-- Source material --

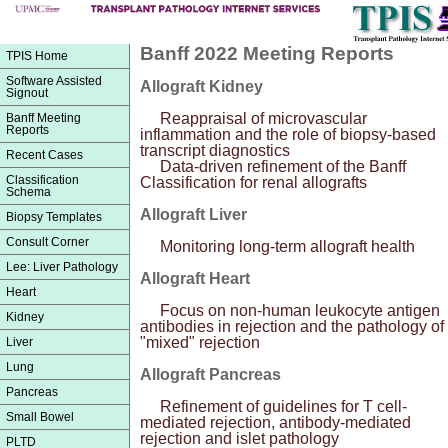
Banff 2022 Meeting Reports
TPIS Home
Software Assisted
Allograft Kidney
Signout
Reappraisal of microvascular
Banff Meeting
Reports
inflammation and the role of biopsy-based
transcript diagnostics
Recent Cases
Data-driven refinement of the Banff
Classification
Classification for renal allografts
Schema
Allograft Liver
Biopsy Templates
Consult Corner
Monitoring long-term allograft health
Lee: Liver Pathology
Allograft Heart
Heart
Focus on non-human leukocyte antigen
Kidney
antibodies in rejection and the pathology of
"mixed" rejection
Liver
Lung
Allograft Pancreas
Pancreas
Refinement of guidelines for T cell-
Small Bowel
mediated rejection, antibody-mediated
rejection and islet pathology
PLTD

-- Work item --
Look for the word "rejection" in the data, then return every line that contains it.

-- Completed task --
antibodies in rejection and the pathology of
"mixed" rejection
mediated rejection, antibody-mediated
rejection and islet pathology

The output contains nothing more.